Holborn’s hardiest headed down to Weymouth for the season starter – the bow section of the Black Hawk, a 7,000 ton American liberty ship torpedoed in 1944 with a maximum depth of 16 meters.
Under leaden skies we embarked from Castletown and headed the 10 miles to the site of the wreck. The seas were slight, and even with a chilly, northerly wind spirits were high.
Surprisingly, there were three dive boats already on the site when we arrived – an impressive show of like-mindedness by the local charter boat skippers.
A pre-dive hot chocolate warmed the fingers before the cold, wet stuff began. The water temperature was a positively un-tropical 5˚C, a firm reminder that the dive season had officially begun.
Visibility was rather poor at around 2-3 meters. The wreck itself is very badly broken up – a combination of a) being hit by a torpedo b) being blown up in 1967 to make way for a pipeline.

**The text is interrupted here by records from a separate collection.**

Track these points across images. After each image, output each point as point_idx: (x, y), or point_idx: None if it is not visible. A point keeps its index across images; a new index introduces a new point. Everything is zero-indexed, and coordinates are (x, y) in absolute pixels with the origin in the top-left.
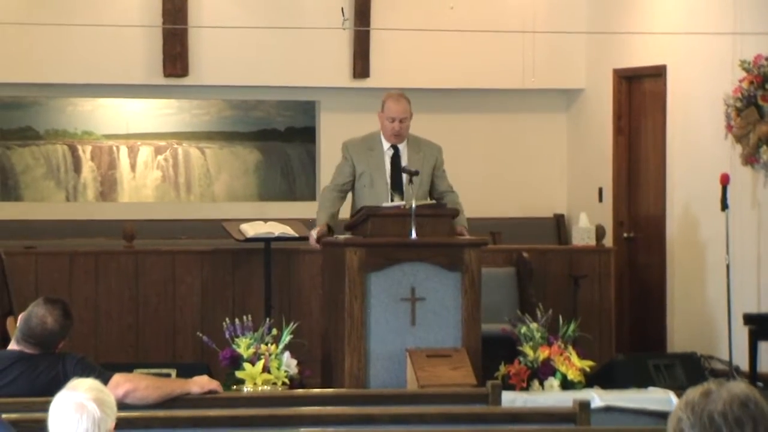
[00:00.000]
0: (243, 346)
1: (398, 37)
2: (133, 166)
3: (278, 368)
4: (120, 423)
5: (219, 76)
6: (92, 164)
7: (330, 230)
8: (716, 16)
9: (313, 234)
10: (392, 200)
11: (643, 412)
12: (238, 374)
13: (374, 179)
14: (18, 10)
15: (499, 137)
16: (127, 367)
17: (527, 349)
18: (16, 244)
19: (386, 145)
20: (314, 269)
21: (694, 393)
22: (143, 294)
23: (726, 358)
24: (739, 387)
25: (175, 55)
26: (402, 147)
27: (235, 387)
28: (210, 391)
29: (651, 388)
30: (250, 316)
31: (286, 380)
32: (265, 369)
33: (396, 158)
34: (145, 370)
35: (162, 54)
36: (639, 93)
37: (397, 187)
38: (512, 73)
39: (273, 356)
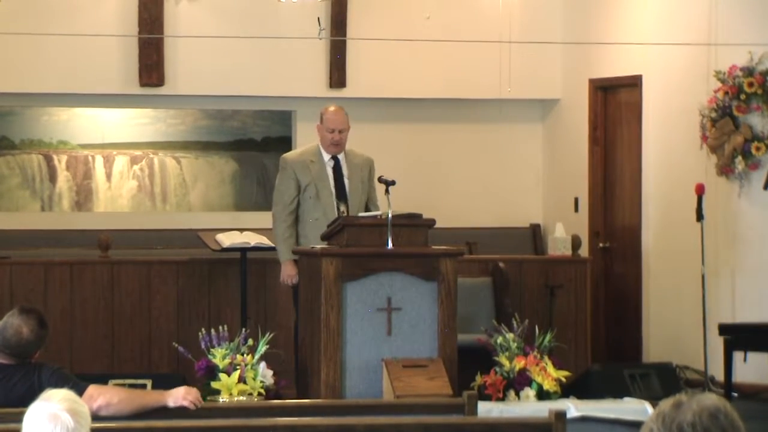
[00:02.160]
0: (219, 356)
1: (375, 46)
2: (108, 176)
3: (254, 379)
4: None
5: (195, 86)
6: (68, 174)
7: (296, 264)
8: (692, 27)
9: (289, 273)
10: (338, 209)
11: (619, 422)
12: (214, 385)
13: (319, 190)
14: None
15: (475, 147)
16: (103, 378)
17: (503, 359)
18: None
19: (326, 156)
20: None
21: (665, 405)
22: (118, 304)
23: (701, 368)
24: (710, 399)
25: (151, 64)
26: (341, 158)
27: (210, 397)
28: (183, 405)
29: (626, 398)
30: (225, 326)
31: (262, 391)
32: (241, 379)
33: (338, 168)
34: (121, 381)
35: (138, 63)
36: (615, 103)
37: (341, 196)
38: (488, 83)
39: (249, 367)
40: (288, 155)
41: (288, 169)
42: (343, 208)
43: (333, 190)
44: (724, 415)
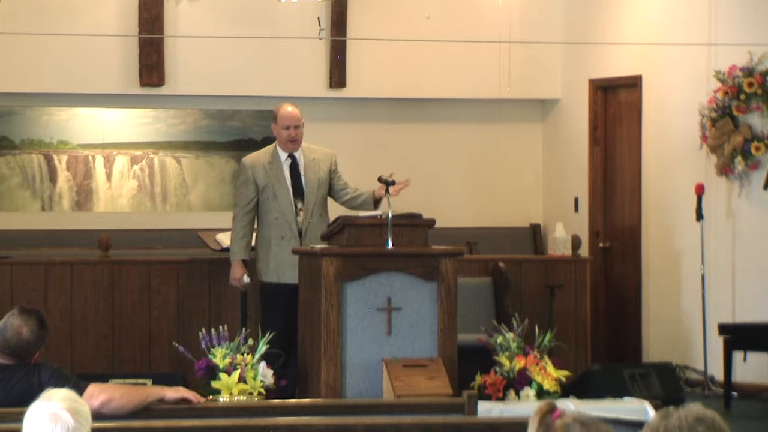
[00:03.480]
0: (219, 356)
1: (375, 46)
2: (108, 176)
3: (254, 378)
4: None
5: (195, 86)
6: (68, 174)
7: (245, 264)
8: (691, 27)
9: (235, 275)
10: (296, 207)
11: (619, 422)
12: (214, 384)
13: (276, 190)
14: None
15: (475, 147)
16: (103, 378)
17: (503, 359)
18: None
19: (283, 155)
20: None
21: (654, 417)
22: (119, 304)
23: (701, 368)
24: (699, 407)
25: (152, 64)
26: (298, 155)
27: (210, 397)
28: (184, 400)
29: (626, 398)
30: (226, 326)
31: (262, 390)
32: (241, 379)
33: (294, 167)
34: (121, 380)
35: (138, 63)
36: (614, 103)
37: (298, 194)
38: (488, 83)
39: (249, 366)
40: (246, 158)
41: (247, 172)
42: (300, 205)
43: (290, 189)
44: (711, 420)
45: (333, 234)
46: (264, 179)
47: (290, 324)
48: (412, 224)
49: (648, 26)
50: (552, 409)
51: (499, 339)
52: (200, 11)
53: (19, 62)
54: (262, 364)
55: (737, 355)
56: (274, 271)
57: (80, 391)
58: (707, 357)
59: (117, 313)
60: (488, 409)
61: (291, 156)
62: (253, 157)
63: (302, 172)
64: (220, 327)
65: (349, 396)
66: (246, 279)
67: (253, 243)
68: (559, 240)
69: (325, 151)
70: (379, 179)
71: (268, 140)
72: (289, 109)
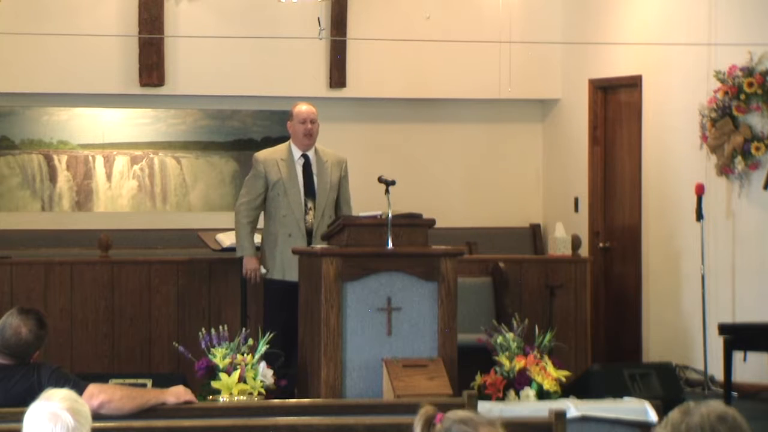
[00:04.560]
0: (219, 356)
1: (375, 46)
2: (108, 176)
3: (254, 378)
4: None
5: (195, 86)
6: (68, 174)
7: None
8: (691, 27)
9: (253, 266)
10: (306, 206)
11: (619, 422)
12: (214, 384)
13: (287, 188)
14: None
15: (475, 147)
16: (103, 377)
17: (503, 359)
18: None
19: (297, 154)
20: None
21: (673, 413)
22: (119, 304)
23: (701, 368)
24: (719, 404)
25: (152, 64)
26: (311, 156)
27: (210, 397)
28: (186, 402)
29: (626, 398)
30: (226, 326)
31: (262, 390)
32: (241, 379)
33: (307, 166)
34: (121, 380)
35: (138, 63)
36: (615, 103)
37: (309, 193)
38: (488, 83)
39: (249, 366)
40: (259, 153)
41: (259, 167)
42: (310, 204)
43: (301, 188)
44: (732, 419)
45: (333, 234)
46: (276, 175)
47: (292, 322)
48: (412, 224)
49: (648, 26)
50: (434, 414)
51: (499, 339)
52: (200, 11)
53: (19, 62)
54: (262, 364)
55: (737, 355)
56: (280, 268)
57: (80, 391)
58: (707, 357)
59: (117, 314)
60: (488, 409)
61: (304, 155)
62: (266, 153)
63: (314, 172)
64: (220, 327)
65: (349, 396)
66: (262, 269)
67: (258, 239)
68: (559, 240)
69: (338, 156)
70: (379, 179)
71: (268, 140)
72: (304, 106)
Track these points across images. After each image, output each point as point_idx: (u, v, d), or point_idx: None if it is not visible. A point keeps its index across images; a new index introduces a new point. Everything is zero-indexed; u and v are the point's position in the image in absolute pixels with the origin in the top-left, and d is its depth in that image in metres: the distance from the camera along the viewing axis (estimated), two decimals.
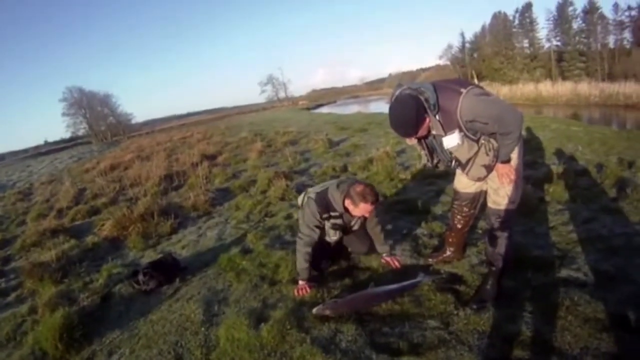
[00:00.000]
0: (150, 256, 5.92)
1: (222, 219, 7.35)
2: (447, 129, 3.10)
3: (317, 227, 4.10)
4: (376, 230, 4.40)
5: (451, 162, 3.36)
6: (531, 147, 9.17)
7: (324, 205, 4.07)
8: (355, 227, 4.31)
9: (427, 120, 3.11)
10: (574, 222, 4.91)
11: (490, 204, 3.52)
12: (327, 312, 3.61)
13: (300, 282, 4.11)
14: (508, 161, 3.24)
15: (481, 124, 3.03)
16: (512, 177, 3.27)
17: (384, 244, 4.43)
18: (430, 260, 4.42)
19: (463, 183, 3.83)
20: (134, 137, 44.32)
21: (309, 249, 4.10)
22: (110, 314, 4.56)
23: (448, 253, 4.34)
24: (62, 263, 6.10)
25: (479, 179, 3.47)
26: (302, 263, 4.11)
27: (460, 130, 3.08)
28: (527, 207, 5.16)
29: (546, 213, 5.29)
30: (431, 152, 3.45)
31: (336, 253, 4.60)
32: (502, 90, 39.68)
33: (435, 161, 3.50)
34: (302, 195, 4.46)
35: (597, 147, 8.99)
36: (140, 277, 4.85)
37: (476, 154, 3.24)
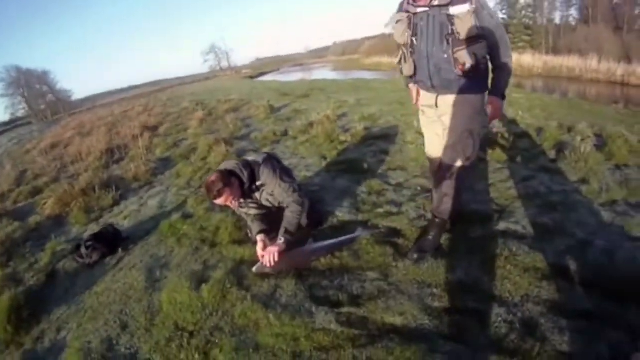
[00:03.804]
0: (93, 230, 5.82)
1: (163, 187, 7.31)
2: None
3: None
4: (286, 212, 3.90)
5: (446, 40, 3.05)
6: None
7: None
8: (264, 202, 4.08)
9: None
10: (513, 179, 4.99)
11: (444, 159, 3.46)
12: (267, 270, 3.65)
13: (258, 238, 3.87)
14: (503, 98, 3.23)
15: (489, 16, 2.98)
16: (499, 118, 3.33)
17: (281, 235, 3.80)
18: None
19: (436, 147, 3.62)
20: (75, 115, 43.07)
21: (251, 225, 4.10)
22: (56, 291, 4.57)
23: None
24: (6, 247, 6.00)
25: (462, 67, 3.08)
26: (247, 219, 4.14)
27: (472, 4, 2.91)
28: None
29: (485, 171, 5.36)
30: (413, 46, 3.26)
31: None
32: None
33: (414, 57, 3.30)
34: None
35: (537, 112, 9.13)
36: (83, 250, 4.85)
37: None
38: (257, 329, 3.03)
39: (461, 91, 3.22)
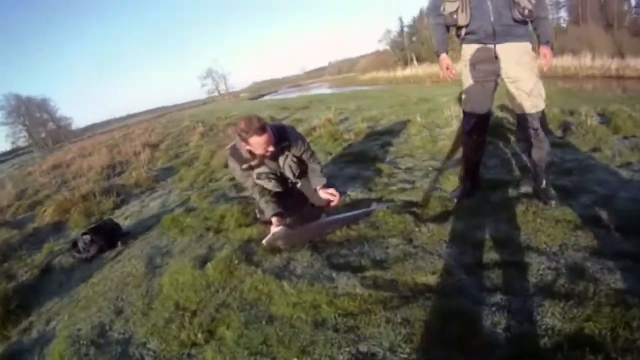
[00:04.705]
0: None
1: (165, 191, 7.16)
2: None
3: (247, 176, 3.73)
4: (312, 165, 3.89)
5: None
6: None
7: (237, 156, 3.66)
8: (286, 168, 3.78)
9: None
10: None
11: (528, 110, 3.36)
12: (279, 243, 3.41)
13: (274, 220, 3.59)
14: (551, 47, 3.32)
15: None
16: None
17: (320, 177, 3.87)
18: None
19: (486, 103, 3.55)
20: (76, 142, 43.28)
21: (257, 188, 3.73)
22: (50, 285, 4.39)
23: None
24: (2, 250, 5.86)
25: (522, 11, 3.16)
26: (259, 201, 3.76)
27: None
28: None
29: (494, 150, 5.25)
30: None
31: (298, 203, 4.09)
32: None
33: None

With the lack of vis. and the fragmented nature of the wreck it was difficult work out which bits of the ship you were looking at.
Amongst the twisted metal, there were various recognisable parts of the ships structure but on the on whole it was difficult to make out.
It was a very poor show from our fishy friends: a couple of crabs (a common crab and a spider crab) and a sluggish tiddler of unknown species (to me anyway).
We returned to the RIB after a pleasant but wintery 40mins.
The merry faces of the rest of the Holborn crew were already back on the boat looking distinctly less-warm than they had prior to the dive.
Talk of a second dive was quickly superseded by talk of warm fire places and local ales.